A museum of resistance does not search bags.

There are rich arts and poor arts — art will be a poor art.

A museum of resistance does not have a gift shop.

A museum of resistance does not have trustees.

1

Art will become collective and anonymous in the way that science is today. Art must position itself near politics and near science.

A museum of resistance does not carry insurance.

A museum of resistance does not need temperature control.

2

The modern form of finitude is the market, in which everything has a price and the price is always finite.

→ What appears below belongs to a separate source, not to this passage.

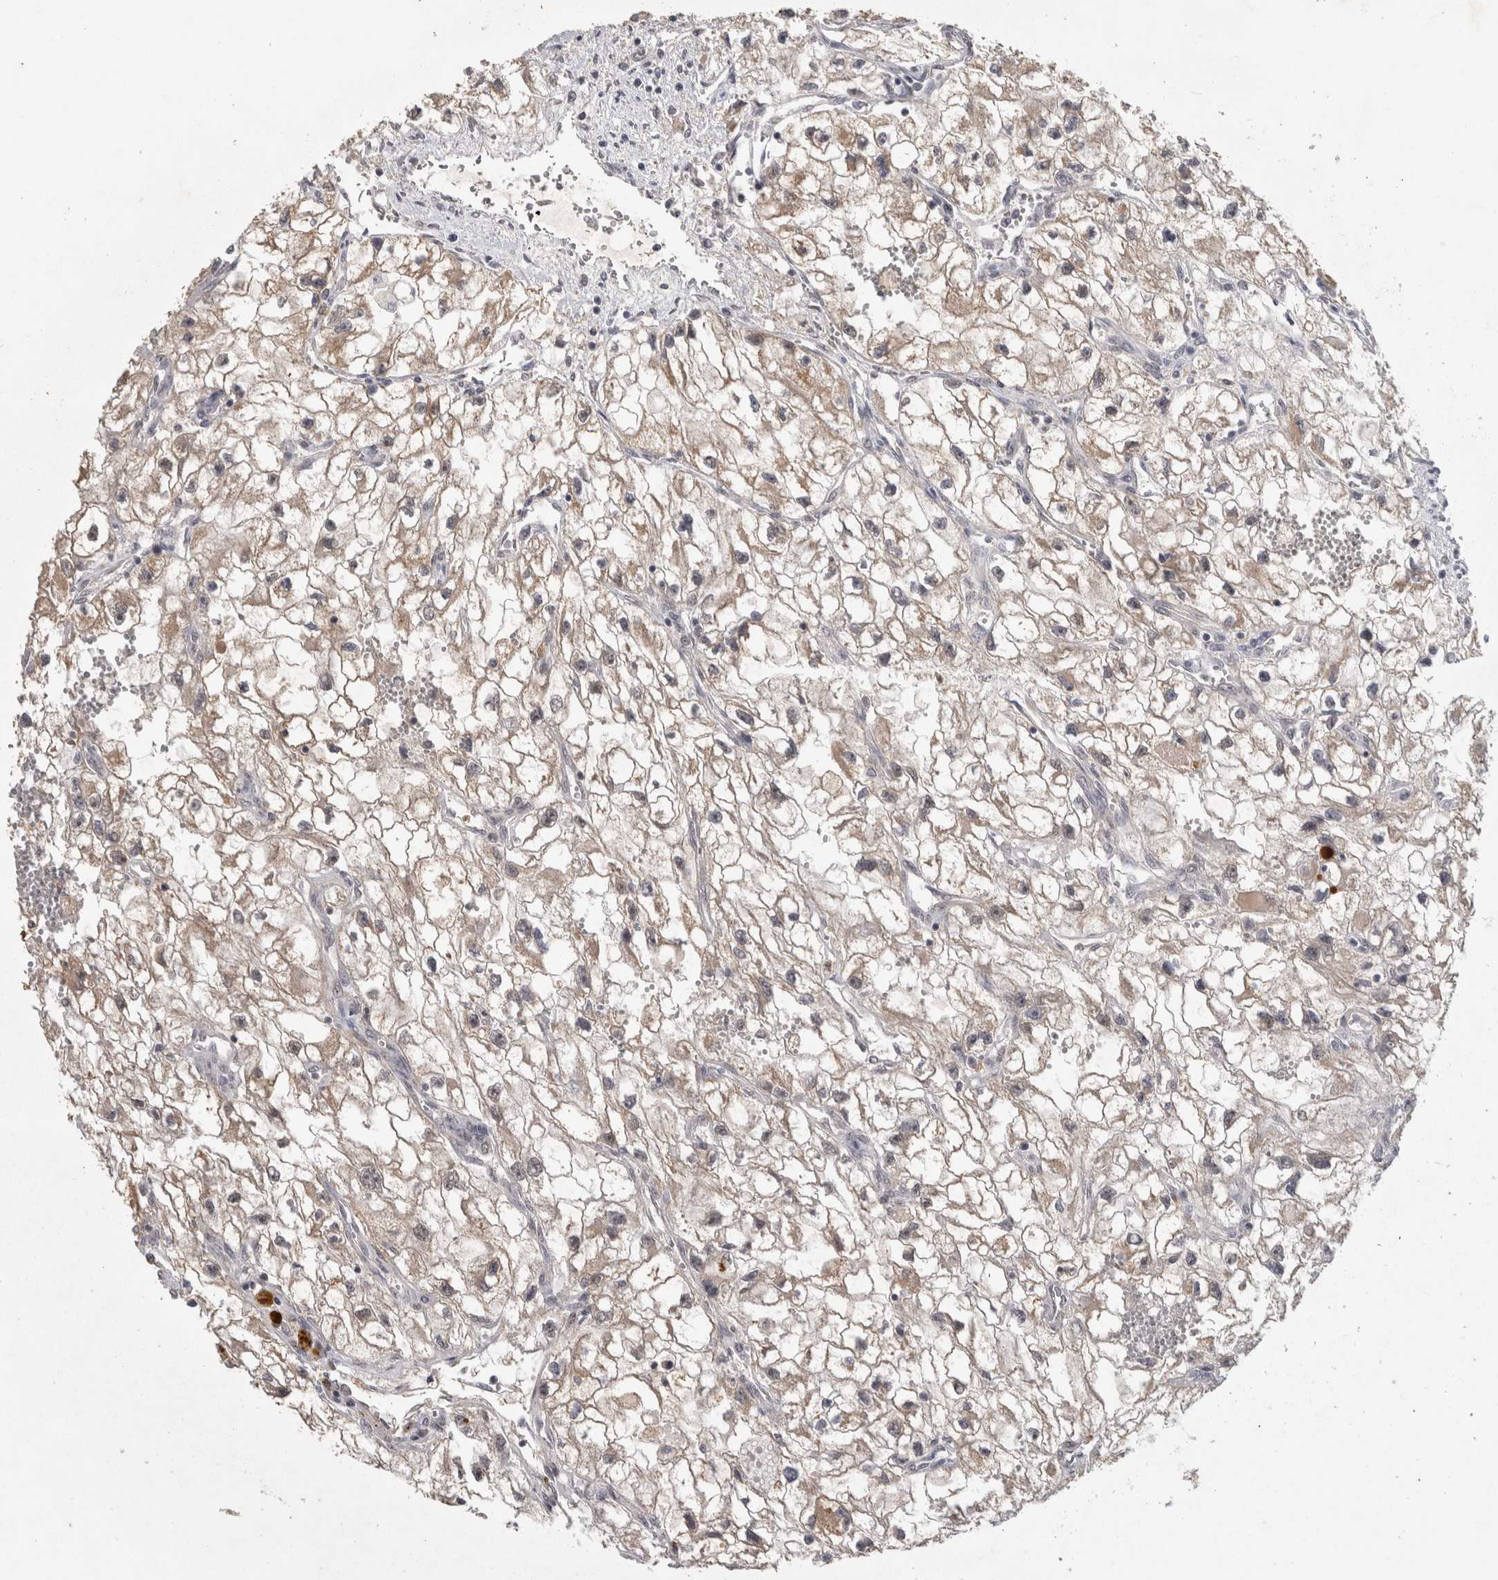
{"staining": {"intensity": "weak", "quantity": ">75%", "location": "cytoplasmic/membranous"}, "tissue": "renal cancer", "cell_type": "Tumor cells", "image_type": "cancer", "snomed": [{"axis": "morphology", "description": "Adenocarcinoma, NOS"}, {"axis": "topography", "description": "Kidney"}], "caption": "Tumor cells display low levels of weak cytoplasmic/membranous expression in about >75% of cells in renal cancer (adenocarcinoma).", "gene": "RHPN1", "patient": {"sex": "female", "age": 70}}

Art must resist this finitude.

A museum of resistance does not sell naming rights.

A museum of resistance does not have wall labels.

A museum of resistance does not need loan forms.

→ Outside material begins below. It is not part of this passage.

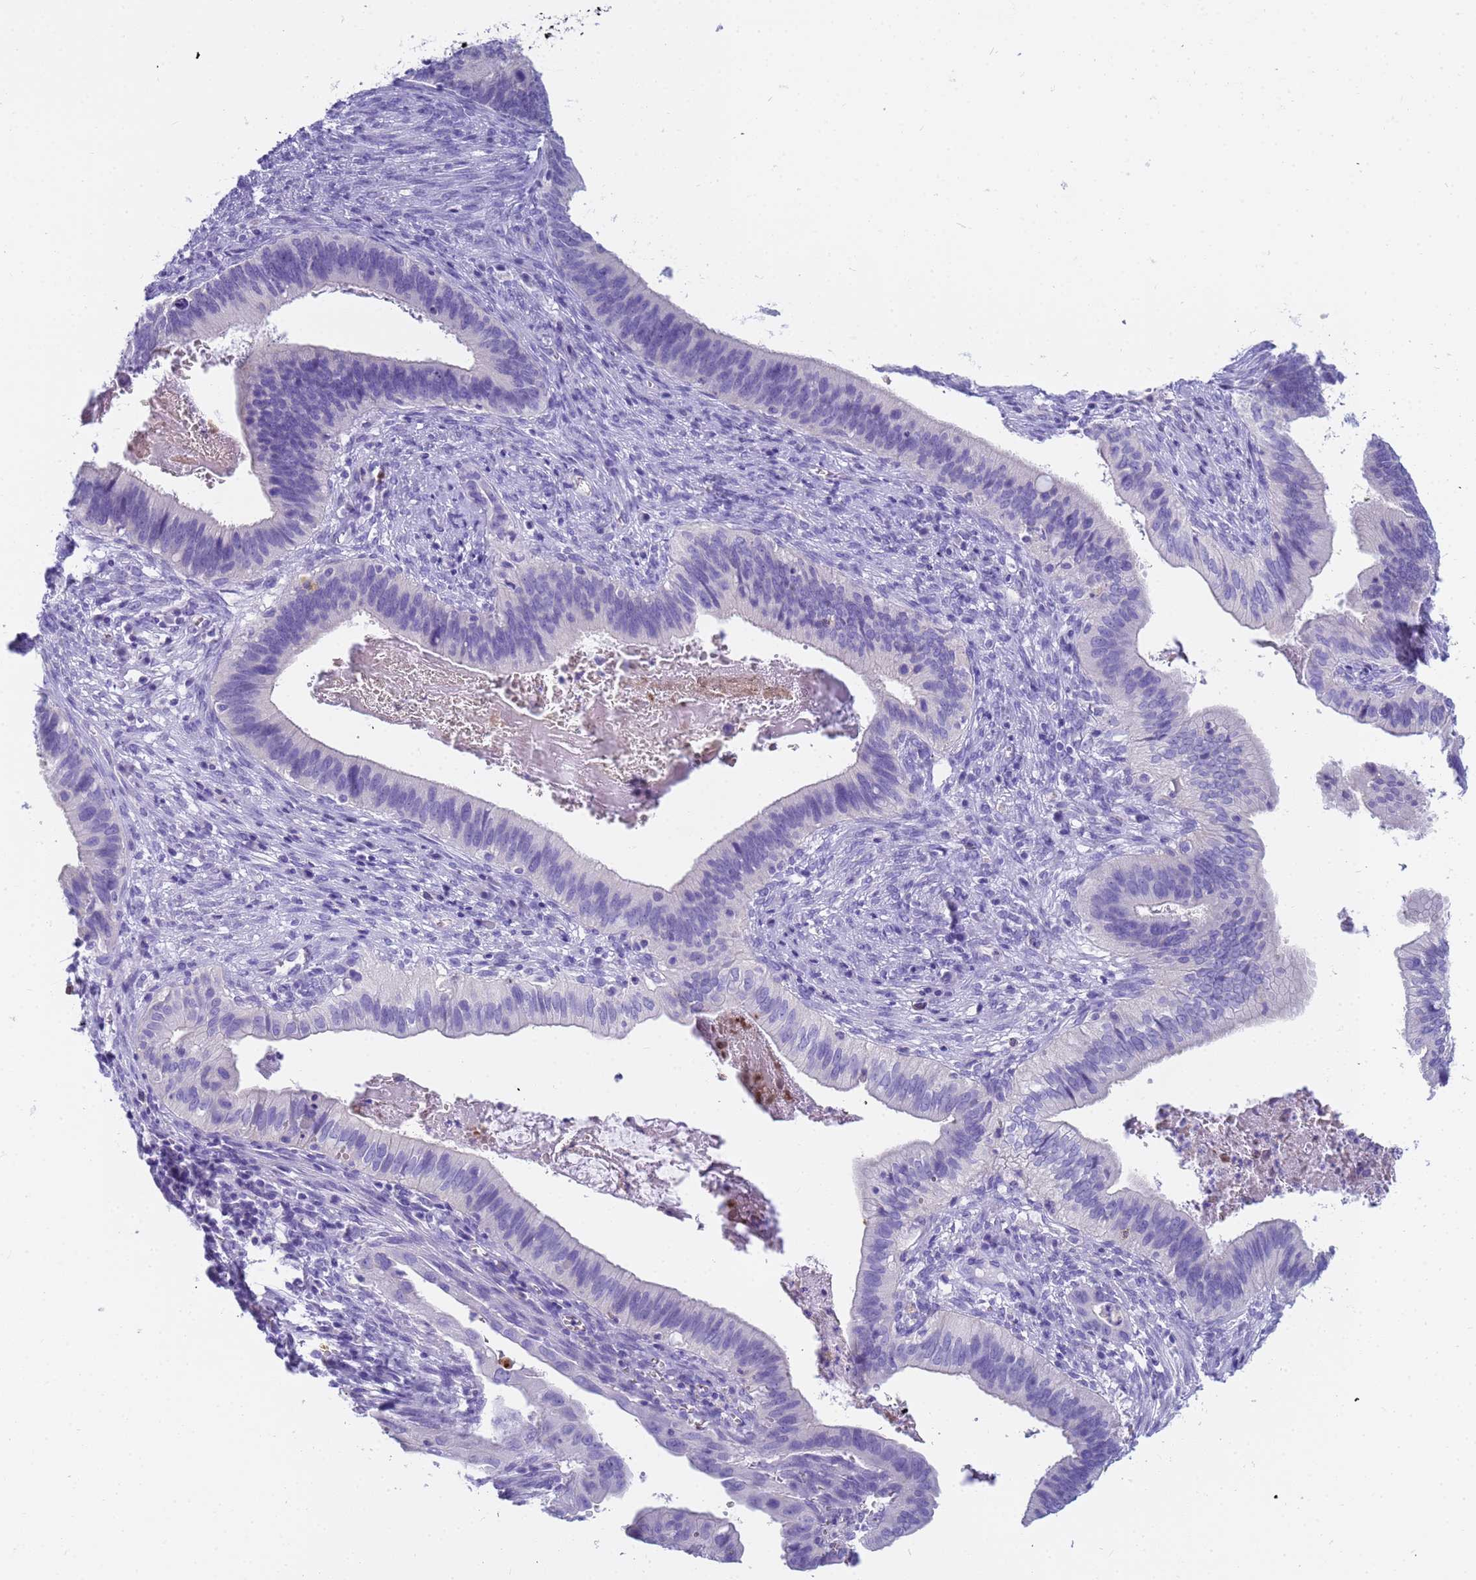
{"staining": {"intensity": "negative", "quantity": "none", "location": "none"}, "tissue": "cervical cancer", "cell_type": "Tumor cells", "image_type": "cancer", "snomed": [{"axis": "morphology", "description": "Adenocarcinoma, NOS"}, {"axis": "topography", "description": "Cervix"}], "caption": "IHC photomicrograph of neoplastic tissue: cervical cancer stained with DAB exhibits no significant protein positivity in tumor cells. Nuclei are stained in blue.", "gene": "RNASE2", "patient": {"sex": "female", "age": 42}}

A museum of resistance is trans to the core.

3

In order to be an exception to the globalized structure of capitalism, the future art must be a surprise. The surprise of the infinite.

A museum of resistance risks vertiginous change 

it is invisible… pervasive… ubiquitous… foreign.

4

A museum of resistance does not need adjectival categories.

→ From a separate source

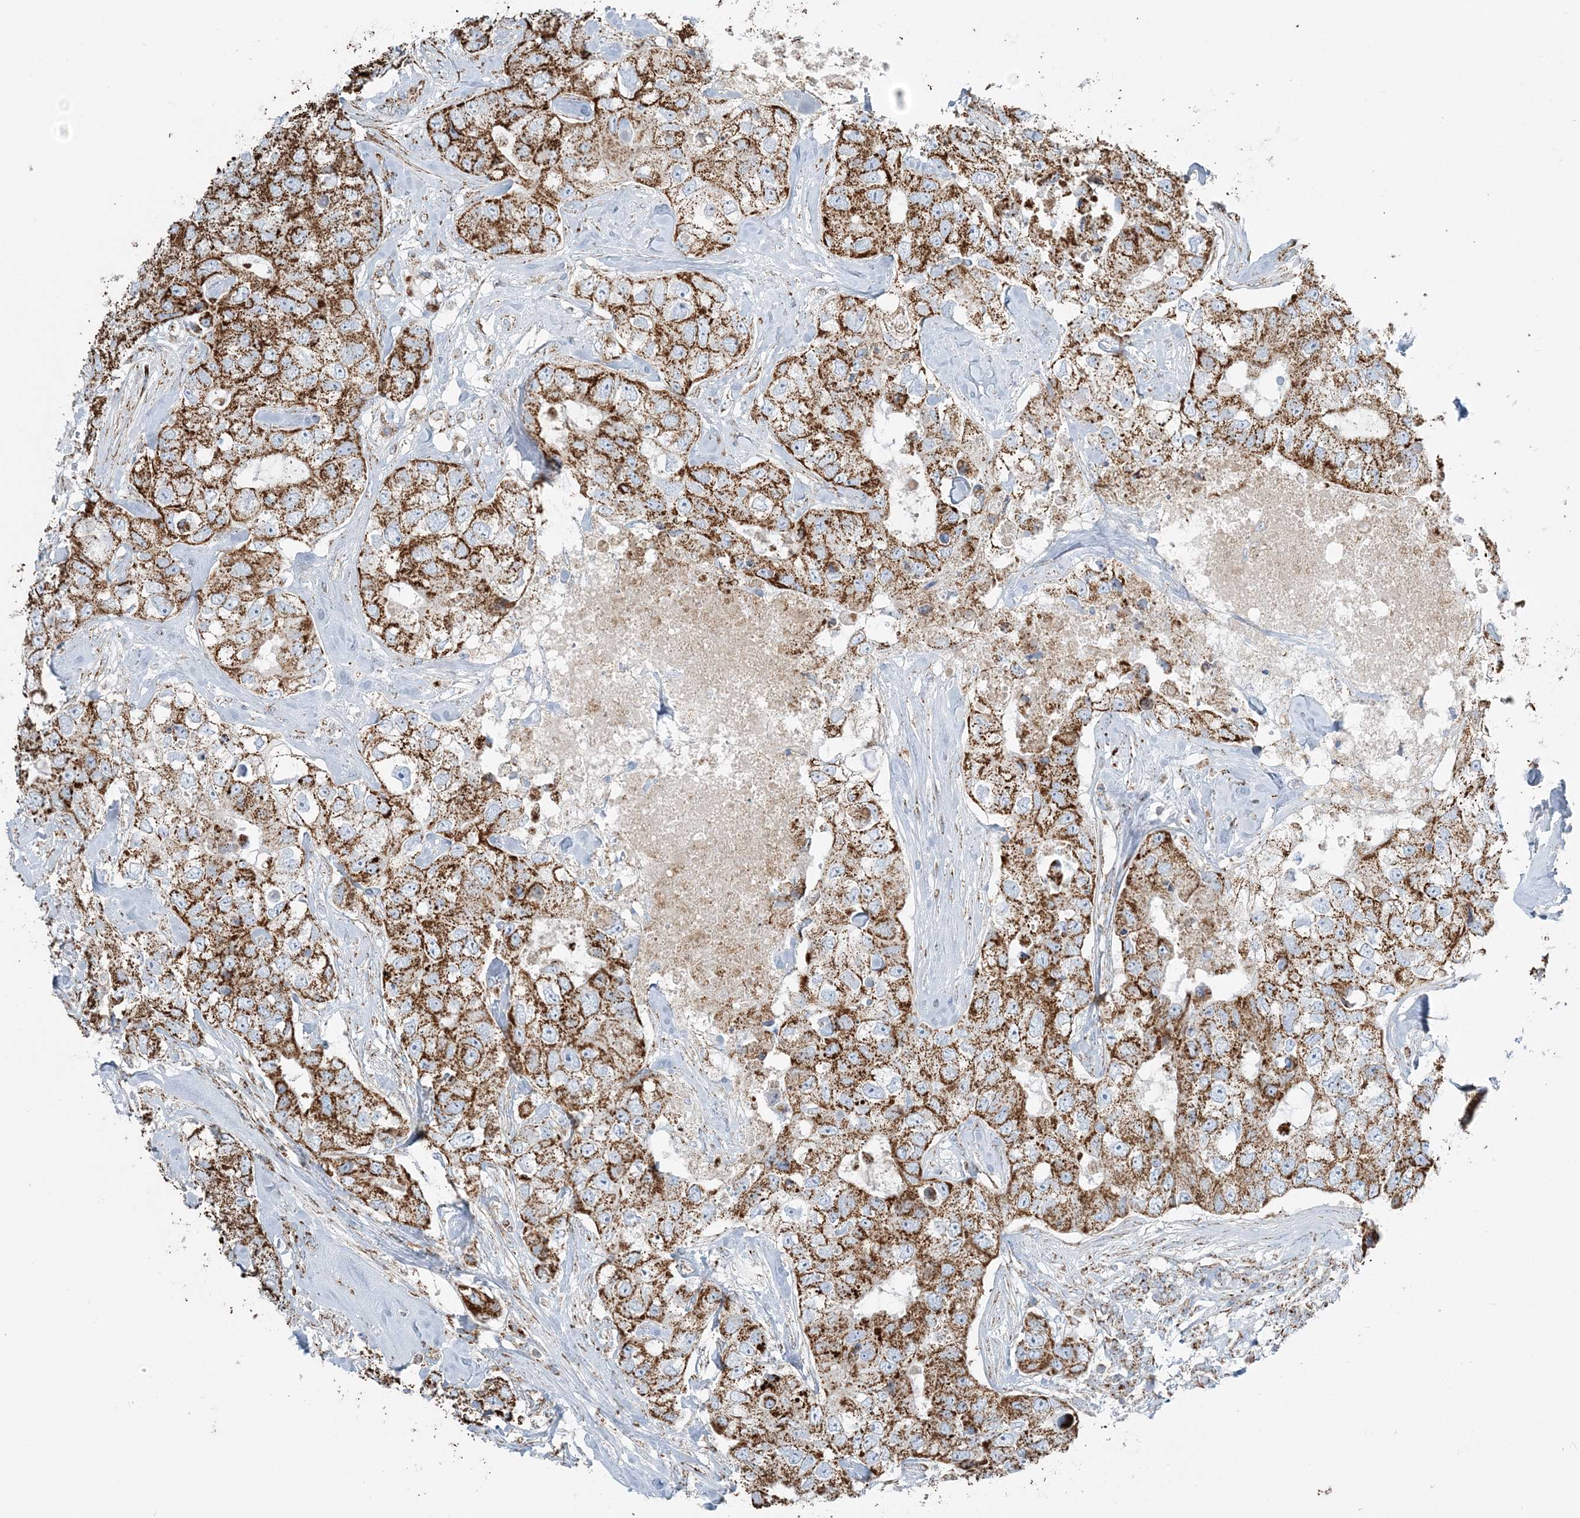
{"staining": {"intensity": "strong", "quantity": ">75%", "location": "cytoplasmic/membranous"}, "tissue": "breast cancer", "cell_type": "Tumor cells", "image_type": "cancer", "snomed": [{"axis": "morphology", "description": "Duct carcinoma"}, {"axis": "topography", "description": "Breast"}], "caption": "Breast cancer (intraductal carcinoma) stained with a brown dye reveals strong cytoplasmic/membranous positive positivity in about >75% of tumor cells.", "gene": "RAB11FIP3", "patient": {"sex": "female", "age": 62}}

Art will not be distributed along the structure of the everyday. It will not be distributed as we know it.

A museum of resistance does not have social platforms; it is a social platform.

A museum of resistance is not post-race or post-feminist.

A museum of resistance is not one.

5

Numerization is the organizer of knowledge and power today. Art must be the master of numerization.

A museum of resistance changes “relationships among form, matter, interval, and limit.” (Luce Irigaray)

It is necessary to have a strong knowledge of the structure of power, politics, and science. Nothing in politics that is not a surprise is of interest.

The law of permissiveness: freedom today is defined as adequation to the existing capitalist system. We need to organize ourselves through interdiction and other methods to resist this adequation.

A museum of resistance is not reactive and not documentary.

A museum of resistance is not meek.

A museum of resistance is a museum of desire; it has no fear of creating the desire to reconfigure inequity.

6

Text in italics: Silvia Kolbowski, notes taken during a talk given by Alain Badiou, “Contemporary Art Confronting the 21st Century,” Miguel Abreu Gallery, New York, February 2015.

Images: Silvia Kolbowski, Untitled, 2016.

Comments (1)

  • Carbuncle on the commodifying tongue lapping at the trough of capitalist largess!
    Very very nice! We need to embrace that infinite, that flash mob, that drum so big we can all sit around it. I am so happy I read this right now!
    You got me thinking about Asger Jorn , and the Guerilla Girls, and some of those pieces where you grabbed some commercial images and re-purposed them contributing to that increased awareness, that drawing back of the curtain, that whisper to scream, yeah come on baby. It’s on! Actually what was exciting about the ICP show was, and I can’t remember if they checked my bag or not, but even if they did, there was so much noise! I loved it! I felt like I was with it , with the art little a, with the Art big A and connected to everybody there.
    That’s a pretty cool way to feel at an opening.
    As for the politics and the science, the economics tells us that we are all going to be called upon to breathe and calm right the f down and consider all the poems and dance numbers and beautiful designer dresses and bridges that we will build so we can live in the museum of resistance!